[EXERCISE] Reproduce the records that follow exactly as they are written.

Dataset entries:
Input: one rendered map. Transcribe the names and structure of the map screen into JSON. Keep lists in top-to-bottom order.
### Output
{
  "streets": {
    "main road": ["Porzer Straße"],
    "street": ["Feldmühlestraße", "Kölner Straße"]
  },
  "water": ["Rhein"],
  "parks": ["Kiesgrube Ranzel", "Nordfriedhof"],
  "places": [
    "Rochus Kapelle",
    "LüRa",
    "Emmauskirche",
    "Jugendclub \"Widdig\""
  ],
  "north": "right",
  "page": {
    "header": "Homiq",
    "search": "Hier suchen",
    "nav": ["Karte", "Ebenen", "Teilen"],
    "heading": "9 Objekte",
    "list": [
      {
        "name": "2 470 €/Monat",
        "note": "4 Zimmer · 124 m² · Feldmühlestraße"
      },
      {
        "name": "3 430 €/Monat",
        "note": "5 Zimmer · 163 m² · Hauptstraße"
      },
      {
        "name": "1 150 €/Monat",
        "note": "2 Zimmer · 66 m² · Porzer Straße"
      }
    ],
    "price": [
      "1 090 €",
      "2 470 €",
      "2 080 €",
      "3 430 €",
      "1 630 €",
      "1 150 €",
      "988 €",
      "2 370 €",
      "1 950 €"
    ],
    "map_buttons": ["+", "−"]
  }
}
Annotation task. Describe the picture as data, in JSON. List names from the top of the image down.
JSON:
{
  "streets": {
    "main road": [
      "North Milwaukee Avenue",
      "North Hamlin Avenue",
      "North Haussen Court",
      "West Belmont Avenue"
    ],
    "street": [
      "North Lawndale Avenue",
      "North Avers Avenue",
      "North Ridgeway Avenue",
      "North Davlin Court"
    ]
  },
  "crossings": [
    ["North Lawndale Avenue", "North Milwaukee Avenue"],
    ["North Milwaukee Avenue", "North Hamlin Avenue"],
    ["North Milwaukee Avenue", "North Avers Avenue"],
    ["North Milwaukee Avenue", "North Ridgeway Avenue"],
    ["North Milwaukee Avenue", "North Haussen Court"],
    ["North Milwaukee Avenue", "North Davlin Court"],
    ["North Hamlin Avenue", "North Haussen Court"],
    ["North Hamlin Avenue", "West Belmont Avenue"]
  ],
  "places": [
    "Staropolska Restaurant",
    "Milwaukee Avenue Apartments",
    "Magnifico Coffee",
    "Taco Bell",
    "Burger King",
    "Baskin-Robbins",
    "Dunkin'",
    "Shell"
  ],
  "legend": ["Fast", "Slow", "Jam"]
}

[RESPONSE TO THIS EXERCISE]
Input: one rendered map. Transcribe the names and structure of the map screen into JSON. Keep lists in top-to-bottom order.
### Output
{
  "streets": {
    "main road": ["Porzer Straße"],
    "street": ["Feldmühlestraße", "Kölner Straße"]
  },
  "water": ["Rhein"],
  "parks": ["Kiesgrube Ranzel", "Nordfriedhof"],
  "places": [
    "Rochus Kapelle",
    "LüRa",
    "Emmauskirche",
    "Jugendclub \"Widdig\""
  ],
  "north": "right",
  "page": {
    "header": "Homiq",
    "search": "Hier suchen",
    "nav": ["Karte", "Ebenen", "Teilen"],
    "heading": "9 Objekte",
    "list": [
      {
        "name": "2 470 €/Monat",
        "note": "4 Zimmer · 124 m² · Feldmühlestraße"
      },
      {
        "name": "3 430 €/Monat",
        "note": "5 Zimmer · 163 m² · Hauptstraße"
      },
      {
        "name": "1 150 €/Monat",
        "note": "2 Zimmer · 66 m² · Porzer Straße"
      }
    ],
    "price": [
      "1 090 €",
      "2 470 €",
      "2 080 €",
      "3 430 €",
      "1 630 €",
      "1 150 €",
      "988 €",
      "2 370 €",
      "1 950 €"
    ],
    "map_buttons": ["+", "−"]
  }
}
Annotation task. Describe the picture as data, in JSON. List names from the top of the image down.
JSON:
{
  "streets": {
    "main road": [
      "North Milwaukee Avenue",
      "North Hamlin Avenue",
      "North Haussen Court",
      "West Belmont Avenue"
    ],
    "street": [
      "North Lawndale Avenue",
      "North Avers Avenue",
      "North Ridgeway Avenue",
      "North Davlin Court"
    ]
  },
  "crossings": [
    ["North Lawndale Avenue", "North Milwaukee Avenue"],
    ["North Milwaukee Avenue", "North Hamlin Avenue"],
    ["North Milwaukee Avenue", "North Avers Avenue"],
    ["North Milwaukee Avenue", "North Ridgeway Avenue"],
    ["North Milwaukee Avenue", "North Haussen Court"],
    ["North Milwaukee Avenue", "North Davlin Court"],
    ["North Hamlin Avenue", "North Haussen Court"],
    ["North Hamlin Avenue", "West Belmont Avenue"]
  ],
  "places": [
    "Staropolska Restaurant",
    "Milwaukee Avenue Apartments",
    "Magnifico Coffee",
    "Taco Bell",
    "Burger King",
    "Baskin-Robbins",
    "Dunkin'",
    "Shell"
  ],
  "legend": ["Fast", "Slow", "Jam"]
}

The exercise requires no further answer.